---------- Document extract
I believe that individual stories have the power to shape our world. That’s why I do this work. Look at the Greta effect – how one, 16-year-old young woman mobilized an entire generation to seek change. I also believe that the stories we choose to share – and subvert – matter. These choices reveal your character, your brand and the kind of future you want. Like this –
When reality TV first came along, I worked on a show called Whistler Stories, about people in a ski resort town looking for love. Part of my assignment was to follow a young, gay ski instructor for the season, to tell his story. I’ll call him Peter. He was an incredibly articulate and intelligent guy, and he gave me and my crew unparalleled access to his private life. We went on dates, surfed the chat rooms and joined the exclusive Snowball gala with him. Peter even let us come to the doctor with him for his HIV test and results. Why would he put himself out there like that – especially when we weren’t paying him? Because he (and I) believed that his story had the power to change gender stereotypes and beliefs.
--------------------
---------- Data
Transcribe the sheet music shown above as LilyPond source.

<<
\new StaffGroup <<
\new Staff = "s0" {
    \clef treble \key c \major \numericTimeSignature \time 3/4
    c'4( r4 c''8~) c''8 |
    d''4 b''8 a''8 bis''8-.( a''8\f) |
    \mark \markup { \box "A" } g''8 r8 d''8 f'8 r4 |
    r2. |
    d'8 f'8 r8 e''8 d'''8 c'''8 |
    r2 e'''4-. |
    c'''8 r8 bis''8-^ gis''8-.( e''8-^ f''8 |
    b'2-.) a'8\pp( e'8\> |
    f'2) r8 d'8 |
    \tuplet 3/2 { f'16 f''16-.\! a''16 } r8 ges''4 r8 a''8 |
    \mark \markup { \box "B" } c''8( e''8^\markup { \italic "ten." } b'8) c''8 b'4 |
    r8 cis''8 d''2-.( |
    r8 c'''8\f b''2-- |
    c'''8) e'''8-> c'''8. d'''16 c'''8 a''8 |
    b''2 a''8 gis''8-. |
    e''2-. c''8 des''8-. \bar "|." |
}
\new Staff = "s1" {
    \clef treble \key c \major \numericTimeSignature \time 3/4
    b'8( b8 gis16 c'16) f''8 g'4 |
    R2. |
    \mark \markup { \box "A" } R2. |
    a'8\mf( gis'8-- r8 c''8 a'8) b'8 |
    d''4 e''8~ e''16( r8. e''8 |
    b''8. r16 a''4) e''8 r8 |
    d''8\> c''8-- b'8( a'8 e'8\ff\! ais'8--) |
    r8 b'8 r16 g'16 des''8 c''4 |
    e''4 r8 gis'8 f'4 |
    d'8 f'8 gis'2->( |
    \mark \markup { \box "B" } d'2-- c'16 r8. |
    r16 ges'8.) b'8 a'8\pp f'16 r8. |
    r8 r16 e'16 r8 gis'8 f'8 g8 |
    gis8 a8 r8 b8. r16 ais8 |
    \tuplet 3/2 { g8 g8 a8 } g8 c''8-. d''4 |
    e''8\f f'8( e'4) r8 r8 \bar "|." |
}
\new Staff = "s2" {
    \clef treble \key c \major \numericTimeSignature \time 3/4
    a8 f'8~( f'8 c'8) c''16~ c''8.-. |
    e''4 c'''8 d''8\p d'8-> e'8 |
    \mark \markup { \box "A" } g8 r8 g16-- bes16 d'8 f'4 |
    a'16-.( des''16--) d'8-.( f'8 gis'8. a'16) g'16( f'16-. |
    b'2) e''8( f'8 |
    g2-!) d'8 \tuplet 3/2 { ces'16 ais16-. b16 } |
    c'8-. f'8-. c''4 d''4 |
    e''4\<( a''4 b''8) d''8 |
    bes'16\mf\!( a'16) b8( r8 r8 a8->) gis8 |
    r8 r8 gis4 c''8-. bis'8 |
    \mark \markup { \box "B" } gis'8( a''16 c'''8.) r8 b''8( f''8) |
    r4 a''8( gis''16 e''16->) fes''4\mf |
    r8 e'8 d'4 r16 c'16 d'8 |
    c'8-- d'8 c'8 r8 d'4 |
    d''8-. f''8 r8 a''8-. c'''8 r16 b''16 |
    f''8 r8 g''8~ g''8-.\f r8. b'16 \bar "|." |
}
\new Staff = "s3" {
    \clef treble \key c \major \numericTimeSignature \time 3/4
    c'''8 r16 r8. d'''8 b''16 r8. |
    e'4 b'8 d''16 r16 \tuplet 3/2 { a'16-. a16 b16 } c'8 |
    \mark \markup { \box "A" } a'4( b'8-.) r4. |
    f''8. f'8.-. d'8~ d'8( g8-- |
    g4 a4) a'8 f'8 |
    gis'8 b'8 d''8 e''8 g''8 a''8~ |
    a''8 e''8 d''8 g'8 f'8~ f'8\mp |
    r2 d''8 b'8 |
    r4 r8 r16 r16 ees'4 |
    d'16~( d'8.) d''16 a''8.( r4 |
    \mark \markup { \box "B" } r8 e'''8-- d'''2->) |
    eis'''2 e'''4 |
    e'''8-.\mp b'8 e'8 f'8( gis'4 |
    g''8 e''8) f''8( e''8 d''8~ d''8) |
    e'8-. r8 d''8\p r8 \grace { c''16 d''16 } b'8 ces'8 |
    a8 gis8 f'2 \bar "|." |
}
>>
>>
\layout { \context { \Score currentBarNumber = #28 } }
--------------------
Work to complete:
1. In the piece on storytelling, what was the reality TV show about people in a ski resort town looking for love called?
2. Continue the piece on storytelling from where it stops.
The listing comes from a separate source and has no connection to the piece on storytelling.

Answers to the exercise:
1. Whistler Stories

2.
For three months, we covered Peter’s story, shaping it in the edit suite for release with the series the following year. Then, the unthinkable happened. I found out that the production company hadn’t yet secured the rights to include any locations or personnel that “belonged” to the ski resort in the TV series. They were still negotiating. When the resort owners found out we were featuring a gay ski instructor from their organization, they told my bosses that they’d have to cut Peter from the series if they wanted to get the rights they needed. Why? They were afraid that parents would pull their kids out of the ski school. So, my bosses caved and cut him. Peter’s critically important story would never be told. Unable to change their minds, I did the only thing I could. I quit. And, almost two decades later, I tell that story every chance I get, to make sure it’s not lost. That Peter’s voice is heard.
Every story matters. And every person has the power to tell her story, to ignite the change she wants to see in the world. Even when you think no one’s listening, you might be surprised. All it takes is one connection to make a difference.